Best Practice 8 - Scaling by adding more peers/servers to the network
Best Practice 9 - Scaling by distributing load across multiple service instances
Best Practice 10 - Scaling via Transparent Resource Addition
Best Practice 11 - Changing your Processes Dynamically
Best Practice 12 - Parallelizing your Data Flows

This section discusses how composite applications and event-driven business processes deployed on an ESB can be scaled to increase overall throughput and to better utilize distributed system resources across the enterprise service grid.

An ESB can have either a traditional hub-and-spoke architecture or a distributed, peer-to-peer architecture. Hub-and-Spoke systems are easy to administer but difficult to scale, since as processes are added the hub becomes a communication bottleneck. ESB's such as Fiorano, based on a peer-to-peer architecture allow hardware resources scattered across the network to be effectively utilized to balance load and scale the number of processes running concurrently.

Best Practice 8 - Scaling by adding more peers/servers to the network

At the server level, the Fiorano peer-to-peer architecture enables increasing loads to be seamlessly distributed across the network through the dynamic addition of peer servers. Since data-flows between distributed processes are not routed through a central hub, the Fiorano architecture avoids load-related faults that plague most existing integration infrastructure and ESB solutions. The peer-to-peer architecture also allows dynamic load-balancing to be added to running applications.

Best Practice 9 - Scaling by distributing load across multiple service instances

At the service level, the Load-Balancing business service may be used to distribute the messages to multiple services for processing. To enable service-level load balancing on a service, one normally runs multiple instances of the service on different ESB Peers and routes data to the multiple running instances via a Distribution Service, as illustrated in the figure below:

The Distribution Service routes data to its output ports depending upon the relative weights associated with the ports. Load-balancing of Services across different nodes as defined in the foregoing can be set up either by the end-user/administrator or via programmatic APIs.

The load-balancing method described above increases the overall message throughout, since incoming messages are now processed by multiple instances of a service, typically running on different machines (or being processed by separate threads on a single machine). This technique is especially very useful when a particular service is becoming a bottleneck in the entire business flow. However, the drawback is that in general the messages may not be processed in the order in which they arrive, and this lack of ordering the tradeoff for performance with this load-balancing technique. It is possible to use an event-sequencing flow to ensure message ordering, thought this is not as optimal for performance as the general-purpose method outlined above.

Best Practice 10 - Scaling via Transparent Resource Addition

The Fiorano ESB (or any other peer-to-peer ESB) promotes a linear 'build as you grow' model, which allows an enterprise to add software resources in the form of Fiorano ESB Peers at network end-points to absorb additional load on the platform. For instance, if the load on a given set of peers processing data is determined to be too high, new Peers can be added incrementally to the network at runtime, without disrupting existing services and distributed processes. Since Fiorano platform peers reuse existing enterprise hardware, resource addition typically does not involve additional hardware deployments, unless explicitly required.
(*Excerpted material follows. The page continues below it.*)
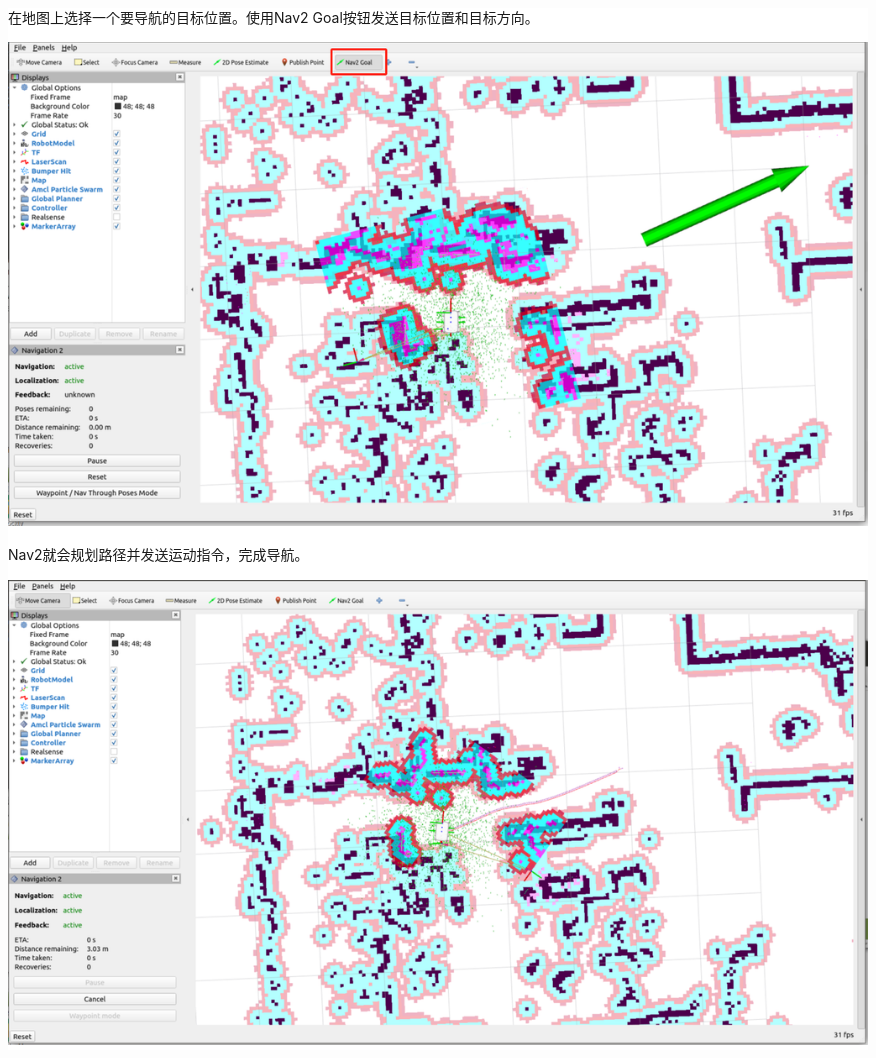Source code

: 在地图上选择一个要导航的目标位置。使用Nav2 Goal按钮发送目标位置和目标方向。

![6](../../resources/6-SDKDevelopment/6.2/6.2.3/6.png)

Nav2就会规划路径并发送运动指令，完成导航。

![7](../../resources/6-SDKDevelopment/6.2/6.2.3/7.png)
Best Practice 11 - Changing your Processes Dynamically

As far as possible, it is best not to stop existing production processes to incorporate any changes modifications to the implementation. Applications deployed on an ESB platform that supports a fully asynchronous communication model can be extended and modified dynamically at runtime with the addition or removal of new services and event-flow routes without stopping or disrupting existing processes in any way. Existing services within an application can be individually controlled via start/stop/upgrade/modify semantics, allowing incremental, dynamic, runtime changes to distributed processes. It must be noted that BPEL and other BPM-standards do not support such "on the fly" changes to processes and must always be redeployed after a change, almost always necessitating a bring-down of production processes.

Best Practice 12 - Parallelizing your Data Flows

With dispersed computation and parallel data flow between nodes, distributed ESB architectures such as Fiorano scale naturally and seamlessly with the addition of new peer nodes and Enterprise Services across the network. Information and data flowing between distributed services does not have to pass through a central hub because each Peer incorporates a JMS-compliant messaging server, allowing direct peer-to-peer connections to be set up on-the-fly between any set of peers across the network. This on-demand creation of peer-to-peer data-flow connections is unique to the Fiorano platform and enables linear scalability and performance as new peers are added to the system. Furthermore, since peers can be hosted on existing (already reasonably powerful)hardware at the end-point of the network, enterprises do not have to purchase expensive hardware each time there is an increase in performance requirements.